The Guinness barrels glowed amber in stacked formations, the light pulsing in a slow, irregular rhythm that Roisin’s brain kept insisting was a heartbeat, despite her instructions to the contrary.
The leprechaun’s pot of gold sat on its stone pedestal, as if it had always been there and always would be. The light around it was colder than the barrel-glow—deliberate, directional, the kind of light that watches you back. Strangely, the gold wasn’t in nuggets, but layered in flat shards, like something that had been shattered.
“If you won’t play a U2 tune,” he wheedled, “then at least stay long enough to have a gander at me gold boon.”
Cara’s hand, bobbing as she danced, moved toward it with the specific gravity of someone who knows exactly what they’re doing is wrong and is doing it anyway. She tucked the small pot under one arm, still jigging.
“The gold plays the song,” said Seamus, and his voice had dropped to something that was almost a croon, halfway a moan. “It plays it on a loop, for every year and every moon, and the one who touches it will never leave the tune—just ‘Vertigo,’ forever, spinning round and round the room.” He smoothed the lapel of his coat with one stubby hand. “I’ve listened to it meself, on certain lonesome nights, when the fairy rings go dark and there’s no one left to fight. ‘Tis a fine song, I’ll grant you, a very fine song indeed. But forever is a long time, lassies, and forever’s on the climb.”
He faded away, then disappeared into the ether.
The shoes gave up somewhere around the first-floor landing. They sat down. There was no other way to describe it; the shoes simply stopped moving, settled, and went still. Cara and Moira took off their heels and kicked them away, panting. Cara tried to leave the minute pot of gold behind, but it was stuck to her hand.
Roison heard, from somewhere below, the sound of someone reading aloud from a magazine. The squeaky, angry voice was reciting the letters page. It was the leprechaun who’d tricked them into stealing the enchanted pot of U2’s shattered, broken gold records. He hadn’t gone, after all.
She felt a chill. “Let’s get out of here, quick!”
Outside, the Silver Lake night was doing its normal things: palm trees, passing Ubers, a man on a skateboard. The Harp & Hound’s sign buzzed its ordinary orange buzz. No lingering sulphur. No ambient supernatural resonance. Just Los Angeles being Los Angeles, which was its own kind of uncanny.
“Right,” said Moira, getting into the van. “Back again next week?”
“Next week,” nodded Roisin.
Cara put her seatbelt on, fumbling with the petite pot of gold. She looked out the window at the pub, which sat there looking completely normal, which it most decidedly was not. “Vertigo is actually a good song,” she said, very quietly, to the window.

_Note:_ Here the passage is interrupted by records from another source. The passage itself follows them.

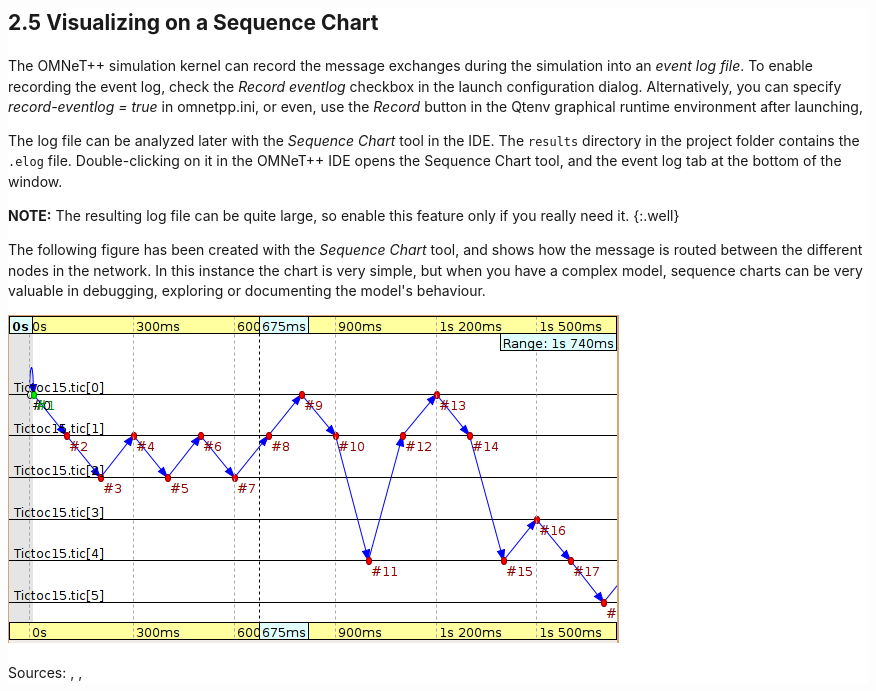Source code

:
## 2.5 Visualizing on a Sequence Chart

The OMNeT++ simulation kernel can record the message exchanges during the
simulation into an *event log file*. To enable recording the event log,
check the *Record eventlog* checkbox in the launch configuration dialog.
Alternatively, you can specify *record-eventlog = true* in omnetpp.ini,
or even, use the *Record* button in the Qtenv graphical runtime environment
after launching,

The log file can be analyzed later with the *Sequence Chart* tool in the IDE.
The `results` directory in the project folder contains the `.elog` file.
Double-clicking on it in the OMNeT++ IDE opens the Sequence Chart tool,
and the event log tab at the bottom of the window.

**NOTE:** The resulting log file can be quite large, so enable this feature only
if you really need it.
{:.well}

The following figure has been created with the *Sequence Chart* tool, and shows
how the message is routed between the different nodes in the network.
In this instance the chart is very simple, but when you have a complex model,
sequence charts can be very valuable in debugging, exploring or documenting
the model's behaviour.

<img src="images/eventlog.png">

Sources: <a srcfile="tictoc/code/tictoc1.ned"/>, <a srcfile="tictoc/code/txc1.cc"/>, <a srcfile="tictoc/code/omnetpp.ini"/>

[`cMessage`]: https://omnetpp.org/doc/omnetpp/api/classomnetpp_1_1cMessage.html

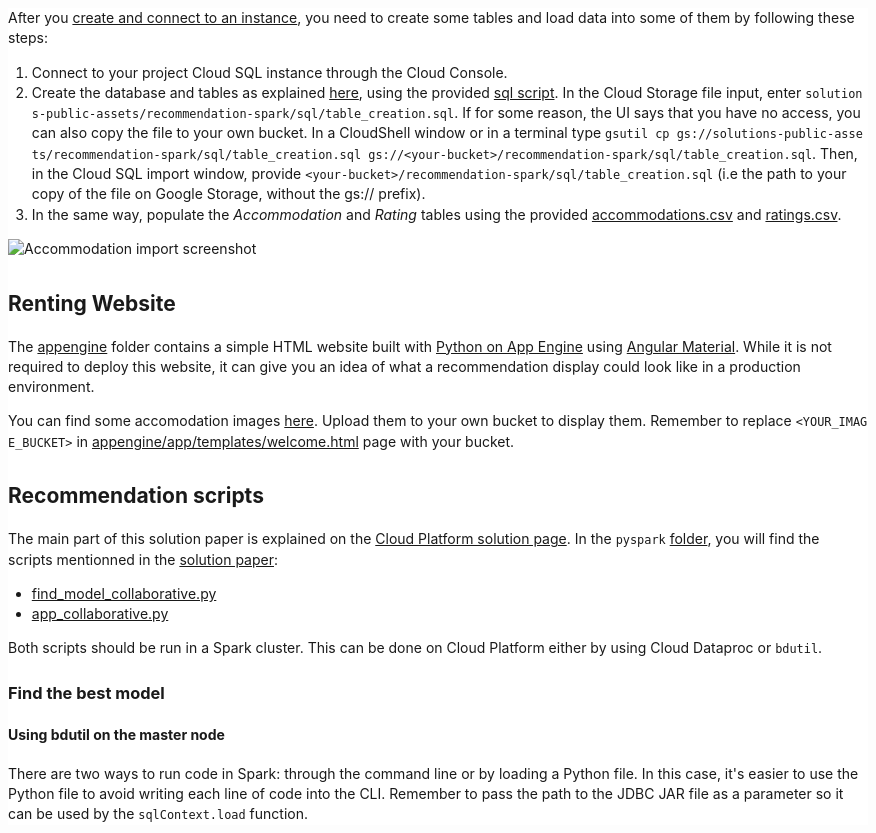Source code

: After you [create and connect to an instance](https://cloud.google.com/sql/docs/getting-started), you need to create some tables and load data into some of them by following these steps:

1. Connect to your project Cloud SQL instance through the Cloud Console.
2. Create the database and tables as explained [here](https://cloud.google.com/sql/docs/import-export?hl=en#import-database), using the provided [sql script](https://storage.googleapis.com/solutions-public-assets/recommendation-spark/sql/table_creation.sql). In the Cloud Storage file input, enter `solutions-public-assets/recommendation-spark/sql/table_creation.sql`. If for some reason, the UI says that you have no access, you can also copy the file to your own bucket. In a CloudShell window or in a terminal type `gsutil cp gs://solutions-public-assets/recommendation-spark/sql/table_creation.sql gs://<your-bucket>/recommendation-spark/sql/table_creation.sql`.  Then, in the Cloud SQL import window, provide `<your-bucket>/recommendation-spark/sql/table_creation.sql` (i.e the path to your copy of the file on Google Storage, without the gs:// prefix).
3. In the same way, populate the *Accommodation* and *Rating* tables using the provided [accommodations.csv](https://storage.googleapis.com/solutions-public-assets/recommendation-spark/sql/accommodations.csv) and [ratings.csv](https://storage.googleapis.com/solutions-public-assets/recommendation-spark/sql/ratings.csv).

![Accommodation import screenshot](https://storage.googleapis.com/solutions-public-assets/recommendation-spark/imgs/accommodation_import_screenshot.png)

## Renting Website

The [appengine](appengine) folder contains a simple HTML website built with [Python on App Engine](https://cloud.google.com/appengine/docs/python/) using [Angular Material](https://material.angularjs.org). While it is not required to deploy this website, it can give you an idea of what a recommendation display could look like in a production environment.

You can find some accomodation images [here](https://storage.googleapis.com/solutions-public-assets/recommendation-spark/imgs/images.zip). Upload them to your own bucket to display them. Remember to replace `<YOUR_IMAGE_BUCKET>` in [appengine/app/templates/welcome.html](appengine/app/templates/welcome.html) page with your bucket.


## Recommendation scripts

The main part of this solution paper is explained on the [Cloud Platform solution page](https://cloud.google.com/solutions/recommendations-using-machine-learning-on-compute-engine). In the `pyspark` [folder](pyspark), you will find the scripts mentionned in the [solution paper](https://cloud.com/solutions/recommendations-using-machine-learning-on-compute-engine):

* [find_model_collaborative.py](pyspark/find_model_collaborative.py)
* [app_collaborative.py](pyspark/app_collaborative.py)

Both scripts should be run in a Spark cluster. This can be done on  Cloud Platform either by using Cloud Dataproc or `bdutil`.

### Find the best model
#### Using bdutil on the master node

There are two ways to run code in Spark: through the command line or by loading a Python file. In this case, it's easier to use the Python file to avoid writing each line of code into the CLI. Remember to pass the path to the JDBC JAR file as a parameter so it can be used by the `sqlContext.load` function.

“Yeah, I guess so,” said Roisin, from the driver’s seat, rolling her eyes.
They drove home through the glittering, indifferent city, and none of them mentioned the fact that when Roisin had started the engine, the first thing that had come on the radio—instantly, loudly, with the cheerful precision of something that had been waiting—was the opening count of “Vertigo.”
Un, dos, tres, catorce!
Roisin turned it off.
The silence had texture. The silence felt like it was counting. Like it was smiling.





Lovely. Let me raise a properly poured Guinness in your direction all the way from NYC.
Man, this is a freaking GREAT story...so funny! I really love this...made my morning! Thanks RPS, and Happy St. Pat's!